For several years, home sellers have had the upper hand as they haggled with buyers over price. In 2018, it might at least be more of a fair fight.
The nation’s hot housing market could cool off next year as rising costs and tax-law changes discourage some buyers even as more homeowners put their homes up for sale.
The shift in bargaining power won’t be dramatic. Many sizzling housing markets on the West and East Coasts will continue to see solidly rising prices, economists say. Yet the pace of the run-up will likely slow as a market that has long favored sellers evens out somewhat.
“Existing home sales will probably not make gains in 2018 even as the economy creates more jobs,” says Lawrence Yun, chief economist of the National Association of Realtors. If his forecast bears out, it would mark the first year of flat or falling home sales since the housing crash 11 years ago.
Existing home sales are projected to be unchanged at about 5.6 million after rising 6.3 percent, 3.8 percent and 2.7 percent, respectively, each of the past three years ending in 2017, Yun says. The median home price, he predicts, will edge up about 2 percent to $253,000 after averaging 6 percent jumps since 2015.
Demand could cool
In many cities, buyers haven’t been in the driver’s seat since the launch of the home price recovery in 2012. And there hasn’t been much relief for house hunters recently.
In November, existing home sales hit an 11-year high despite just a 3.4-month supply of homes on the market, the lowest since 1999. The skimpy inventory has driven up the median home value by 48 percent since 2011.
Healthy job and income growth has fueled demand for houses, including from more millennial first-time buyers. at the same time, many baby boomers are staying in their homes instead of selling and flocking to retirement havens.
Investors – who buy houses to rent out or flip for a profit rather than to occupy – also have held onto their property, reaping lucrative rents and sharp price gains, says Ralph McLaughlin, chief economist of real estate research firm Trulia. And new home construction has been curtailed by shortages of workers and available lots.
But the tide may be turning. The climbing prices, combined with stagnant wages, are making purchases less feasible for many prospective buyers, Yun says.
And after falling this year, 30-year mortgage rates should increase from 3.9 percent to near 5 percent by the end of 2018, Yun predicts, as the Republican tax-cut plan sparks a stronger economy and mounting concerns about the federal deficit. All that could curb home buying.
Meanwhile, the lofty prices should finally coax more prospective sellers to pull the trigger.
“Homeowners may be thinking prices are going to peak,” McLaughlin says.
Also, despite shortages of workers and lots, home builders are expected to ramp up construction to meet steady demand.
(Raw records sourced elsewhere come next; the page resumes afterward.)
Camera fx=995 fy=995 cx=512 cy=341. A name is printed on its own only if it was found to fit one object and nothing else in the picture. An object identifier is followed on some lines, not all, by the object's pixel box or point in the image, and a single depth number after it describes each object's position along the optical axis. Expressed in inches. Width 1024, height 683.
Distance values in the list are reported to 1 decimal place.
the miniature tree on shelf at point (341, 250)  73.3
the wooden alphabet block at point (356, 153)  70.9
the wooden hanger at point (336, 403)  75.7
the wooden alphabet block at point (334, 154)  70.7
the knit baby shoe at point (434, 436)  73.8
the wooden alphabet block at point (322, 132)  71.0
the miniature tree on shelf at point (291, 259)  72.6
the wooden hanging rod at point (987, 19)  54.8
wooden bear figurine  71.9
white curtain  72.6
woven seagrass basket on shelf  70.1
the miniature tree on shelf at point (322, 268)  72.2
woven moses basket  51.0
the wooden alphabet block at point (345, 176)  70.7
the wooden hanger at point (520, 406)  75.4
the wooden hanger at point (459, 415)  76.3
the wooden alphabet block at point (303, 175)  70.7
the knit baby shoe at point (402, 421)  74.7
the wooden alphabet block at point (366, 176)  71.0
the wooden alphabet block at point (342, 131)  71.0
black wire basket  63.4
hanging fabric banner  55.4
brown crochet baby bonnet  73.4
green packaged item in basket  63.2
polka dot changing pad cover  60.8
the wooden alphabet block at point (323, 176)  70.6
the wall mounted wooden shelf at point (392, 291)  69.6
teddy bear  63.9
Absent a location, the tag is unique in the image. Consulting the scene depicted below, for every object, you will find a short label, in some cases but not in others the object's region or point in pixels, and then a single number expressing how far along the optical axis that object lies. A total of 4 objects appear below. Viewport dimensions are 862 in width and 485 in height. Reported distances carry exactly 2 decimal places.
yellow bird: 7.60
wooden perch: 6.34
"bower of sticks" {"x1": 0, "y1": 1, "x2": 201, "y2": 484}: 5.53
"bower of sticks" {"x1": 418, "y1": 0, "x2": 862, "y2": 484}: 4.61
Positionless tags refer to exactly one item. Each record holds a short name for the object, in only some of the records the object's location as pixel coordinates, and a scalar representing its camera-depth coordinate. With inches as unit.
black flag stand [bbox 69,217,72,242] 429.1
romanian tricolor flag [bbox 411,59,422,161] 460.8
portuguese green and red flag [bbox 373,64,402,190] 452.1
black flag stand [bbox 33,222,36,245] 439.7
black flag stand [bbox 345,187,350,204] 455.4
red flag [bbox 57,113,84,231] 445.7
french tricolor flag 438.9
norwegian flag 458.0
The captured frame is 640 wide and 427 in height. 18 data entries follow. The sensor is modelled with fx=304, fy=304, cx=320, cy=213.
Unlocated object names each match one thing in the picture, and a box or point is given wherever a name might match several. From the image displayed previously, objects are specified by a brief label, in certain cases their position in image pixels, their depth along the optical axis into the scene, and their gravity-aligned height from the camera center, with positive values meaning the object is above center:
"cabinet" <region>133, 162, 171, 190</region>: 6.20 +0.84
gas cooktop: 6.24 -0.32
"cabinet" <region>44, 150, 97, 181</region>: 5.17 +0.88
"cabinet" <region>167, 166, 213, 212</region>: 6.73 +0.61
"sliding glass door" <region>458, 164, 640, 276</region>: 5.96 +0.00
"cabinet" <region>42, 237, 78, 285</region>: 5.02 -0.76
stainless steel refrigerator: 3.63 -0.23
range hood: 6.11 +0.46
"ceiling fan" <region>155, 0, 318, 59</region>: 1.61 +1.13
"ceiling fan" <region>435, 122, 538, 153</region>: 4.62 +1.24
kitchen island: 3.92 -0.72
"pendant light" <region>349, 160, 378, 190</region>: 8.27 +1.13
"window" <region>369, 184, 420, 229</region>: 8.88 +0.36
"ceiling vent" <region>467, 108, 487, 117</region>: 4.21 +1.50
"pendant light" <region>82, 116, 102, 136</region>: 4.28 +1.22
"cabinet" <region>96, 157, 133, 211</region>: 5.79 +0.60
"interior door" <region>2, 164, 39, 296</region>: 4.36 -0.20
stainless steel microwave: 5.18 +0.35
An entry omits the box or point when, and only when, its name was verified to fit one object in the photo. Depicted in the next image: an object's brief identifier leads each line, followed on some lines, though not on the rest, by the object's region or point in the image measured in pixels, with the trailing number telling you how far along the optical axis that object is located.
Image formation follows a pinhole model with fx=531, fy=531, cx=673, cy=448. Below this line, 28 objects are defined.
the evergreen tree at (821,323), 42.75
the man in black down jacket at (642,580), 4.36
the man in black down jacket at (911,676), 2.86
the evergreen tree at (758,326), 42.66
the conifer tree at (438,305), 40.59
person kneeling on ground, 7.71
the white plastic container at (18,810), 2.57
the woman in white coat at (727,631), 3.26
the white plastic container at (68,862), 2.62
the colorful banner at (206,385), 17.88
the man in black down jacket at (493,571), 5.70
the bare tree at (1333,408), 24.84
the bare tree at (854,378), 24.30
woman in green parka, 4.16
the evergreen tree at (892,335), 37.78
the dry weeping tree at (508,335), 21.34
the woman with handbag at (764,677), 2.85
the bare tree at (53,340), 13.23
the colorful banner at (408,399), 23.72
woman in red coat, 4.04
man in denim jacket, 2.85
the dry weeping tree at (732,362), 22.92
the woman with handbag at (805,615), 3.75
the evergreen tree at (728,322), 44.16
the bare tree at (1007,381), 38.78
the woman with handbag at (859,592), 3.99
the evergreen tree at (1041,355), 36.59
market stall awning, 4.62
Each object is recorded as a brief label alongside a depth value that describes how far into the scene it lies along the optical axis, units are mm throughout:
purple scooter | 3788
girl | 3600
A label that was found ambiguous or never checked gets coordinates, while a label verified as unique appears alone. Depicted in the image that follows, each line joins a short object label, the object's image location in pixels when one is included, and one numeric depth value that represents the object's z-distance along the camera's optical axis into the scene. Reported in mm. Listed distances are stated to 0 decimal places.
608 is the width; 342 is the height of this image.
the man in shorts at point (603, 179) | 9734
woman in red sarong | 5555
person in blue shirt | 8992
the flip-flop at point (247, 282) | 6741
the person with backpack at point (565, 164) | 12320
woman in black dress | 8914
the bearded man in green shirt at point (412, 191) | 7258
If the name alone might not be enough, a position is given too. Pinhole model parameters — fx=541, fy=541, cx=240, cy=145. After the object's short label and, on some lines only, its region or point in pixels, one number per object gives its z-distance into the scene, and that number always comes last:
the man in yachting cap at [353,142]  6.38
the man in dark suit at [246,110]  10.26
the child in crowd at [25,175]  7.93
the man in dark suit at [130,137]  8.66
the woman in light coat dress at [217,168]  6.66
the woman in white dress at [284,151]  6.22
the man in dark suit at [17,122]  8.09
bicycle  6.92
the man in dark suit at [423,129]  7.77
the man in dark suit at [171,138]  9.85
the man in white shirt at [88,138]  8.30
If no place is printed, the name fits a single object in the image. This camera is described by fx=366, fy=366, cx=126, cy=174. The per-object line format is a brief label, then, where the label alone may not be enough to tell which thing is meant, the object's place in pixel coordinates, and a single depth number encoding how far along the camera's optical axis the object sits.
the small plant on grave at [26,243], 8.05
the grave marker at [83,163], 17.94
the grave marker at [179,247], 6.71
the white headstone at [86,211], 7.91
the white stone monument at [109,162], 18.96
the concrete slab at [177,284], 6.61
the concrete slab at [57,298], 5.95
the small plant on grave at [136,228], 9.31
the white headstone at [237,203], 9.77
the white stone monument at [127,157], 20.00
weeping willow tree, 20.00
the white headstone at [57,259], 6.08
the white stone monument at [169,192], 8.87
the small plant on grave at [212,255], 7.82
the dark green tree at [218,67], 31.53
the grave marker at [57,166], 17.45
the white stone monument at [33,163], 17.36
Housing starts are projected to rise 2.2 percent next year to 1.3 million.
The result? More houses could come on the market even as buyers pull back.
Then there’s the tax-cut package. The package signed into law by President Trump last year will cap the deduction for property and state and local income taxes at $10,000. That could particularly affect a state such as New Jersey, which has the USA’s highest property taxes, a high state income tax and expensive homes.
On the margins, the prospect of a bigger tax bill may discourage some buyers and prompt some homeowners to sell and move to lower-tax states, says Nick Boniakowski, managing broker for Redfin in New Jersey.
That could moderate sharp price increases in hot markets with easy access to New York City and pose a further drag on values in less desirable areas of the state, he says.
Already, he says, some buyers have canceled contracts in the hope of finding a better deal later in ’18.
The tax bill also caps the mortgage interest deduction at home values up to $750,000, down from $1 million, for homes bought after Dec. 15.
The change will likely deter some high-end home purchases, particularly in California, Yun says.
No let-up in price gains?
Neal Conatser, a Redfin broker in the San Francisco area, says the mortgage interest limit will more likely lead some prospective sellers to stay in their houses to hold onto their tax savings, further crimping supplies and pushing up prices in an already tight market.
In fact, Mark Fleming, chief economist at First American Financial, thinks the inventory crunch will worsen across the U.S. next year. Many homeowners, he says, are inclined to stay in place for fear of not finding another house in a competitive market or don’t want to take out a new, higher-rate mortgage.
Meanwhile, he foresees surging demand from Millennial first-time buyers as more enter their early 30s and realize bigger income gains. The homeownership rate for households headed by people under 35 increased to 35.3 percent in the second quarter from 34.1 percent a year earlier, according to Trulia and Census Bureau figures.
Despite the conflicting views, there are some signs that the market overall may cool. A recent Trulia survey shows that for the first time in four years, buyer optimism has waned: Just as many Americans think next year will be worse than the current year for buying a house as those who think it will be better. And nearly one in three said 2018 would be a better year to sell a home vs. 14 percent who said it would be worse.
“We’re seeing waning interest in buying a home and greater interest in selling one,” McLaughlin says.